## Exercise goal
Answer with a number only, stating how many lines of the records hold the word "Vintage".

## Collected data entries
▶

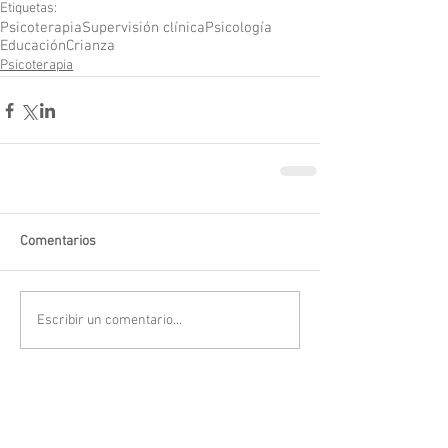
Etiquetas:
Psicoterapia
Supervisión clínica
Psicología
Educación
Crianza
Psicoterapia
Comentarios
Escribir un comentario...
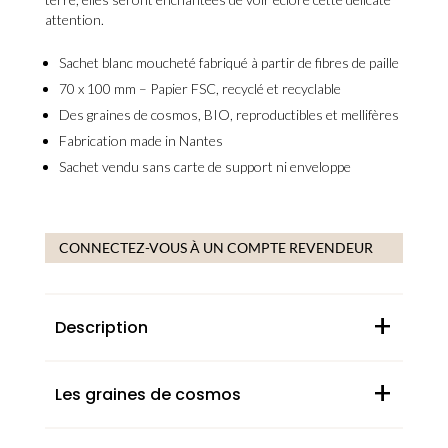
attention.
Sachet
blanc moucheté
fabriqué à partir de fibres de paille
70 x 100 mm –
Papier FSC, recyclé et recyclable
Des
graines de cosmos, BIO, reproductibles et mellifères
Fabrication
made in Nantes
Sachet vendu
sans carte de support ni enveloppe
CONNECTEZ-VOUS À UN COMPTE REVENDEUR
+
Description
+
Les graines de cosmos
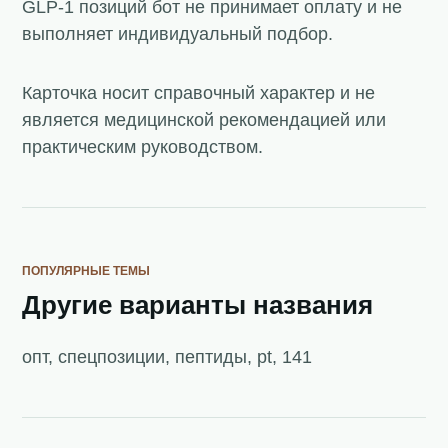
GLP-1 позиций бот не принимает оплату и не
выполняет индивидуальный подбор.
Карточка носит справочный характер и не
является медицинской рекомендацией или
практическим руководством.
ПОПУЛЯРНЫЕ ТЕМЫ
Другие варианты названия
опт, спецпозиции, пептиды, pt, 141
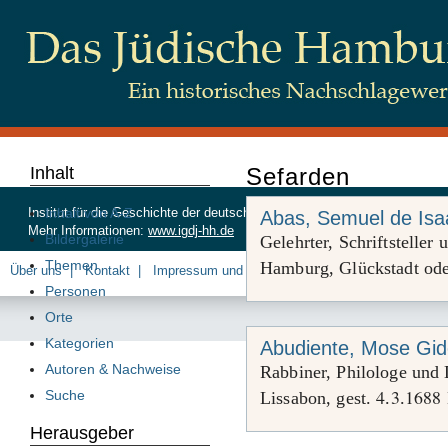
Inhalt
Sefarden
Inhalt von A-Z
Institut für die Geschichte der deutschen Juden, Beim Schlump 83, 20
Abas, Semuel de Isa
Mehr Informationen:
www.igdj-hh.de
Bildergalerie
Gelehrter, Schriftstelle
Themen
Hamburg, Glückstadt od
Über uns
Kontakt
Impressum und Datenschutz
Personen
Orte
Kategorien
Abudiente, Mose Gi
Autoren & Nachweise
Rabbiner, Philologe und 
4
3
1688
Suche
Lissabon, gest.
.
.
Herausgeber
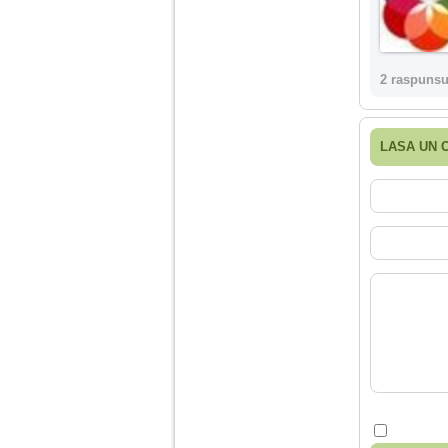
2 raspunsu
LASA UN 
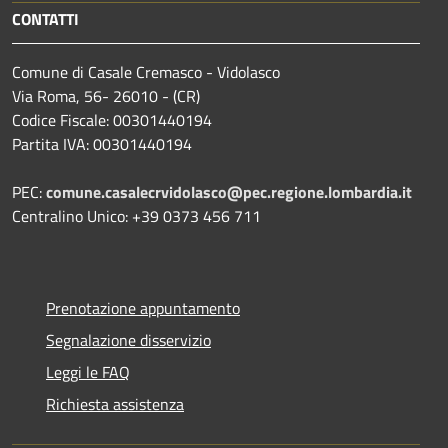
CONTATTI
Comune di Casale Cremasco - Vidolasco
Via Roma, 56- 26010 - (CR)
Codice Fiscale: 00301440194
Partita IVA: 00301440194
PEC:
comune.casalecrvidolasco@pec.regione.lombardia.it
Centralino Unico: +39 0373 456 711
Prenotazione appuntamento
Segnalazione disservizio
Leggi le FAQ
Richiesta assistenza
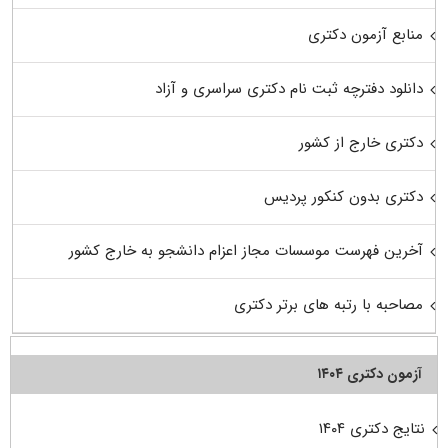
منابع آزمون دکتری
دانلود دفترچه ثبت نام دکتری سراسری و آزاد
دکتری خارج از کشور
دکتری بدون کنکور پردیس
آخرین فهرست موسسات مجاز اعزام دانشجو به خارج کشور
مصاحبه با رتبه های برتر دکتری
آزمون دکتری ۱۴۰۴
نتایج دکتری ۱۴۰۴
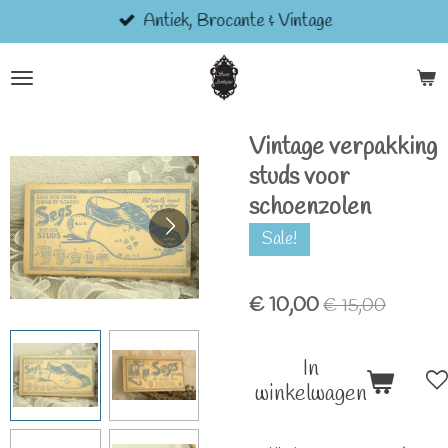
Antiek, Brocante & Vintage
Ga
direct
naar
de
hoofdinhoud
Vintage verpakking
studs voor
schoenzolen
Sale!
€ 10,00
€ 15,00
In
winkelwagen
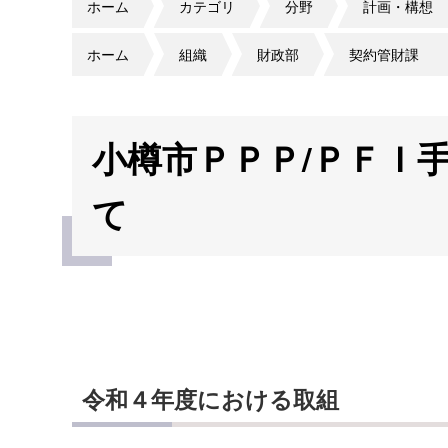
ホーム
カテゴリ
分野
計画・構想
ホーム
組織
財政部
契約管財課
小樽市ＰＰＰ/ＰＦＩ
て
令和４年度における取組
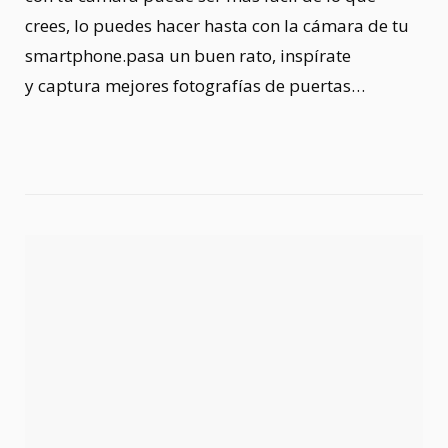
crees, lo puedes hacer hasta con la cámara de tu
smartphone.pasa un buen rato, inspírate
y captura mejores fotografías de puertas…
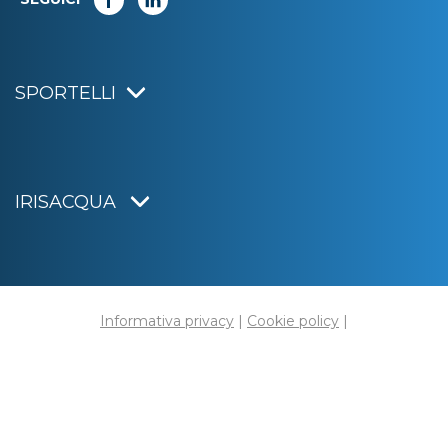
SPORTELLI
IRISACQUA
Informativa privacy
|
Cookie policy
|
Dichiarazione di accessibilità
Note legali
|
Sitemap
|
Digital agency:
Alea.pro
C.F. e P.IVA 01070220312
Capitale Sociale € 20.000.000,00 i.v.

◀

## Task result
2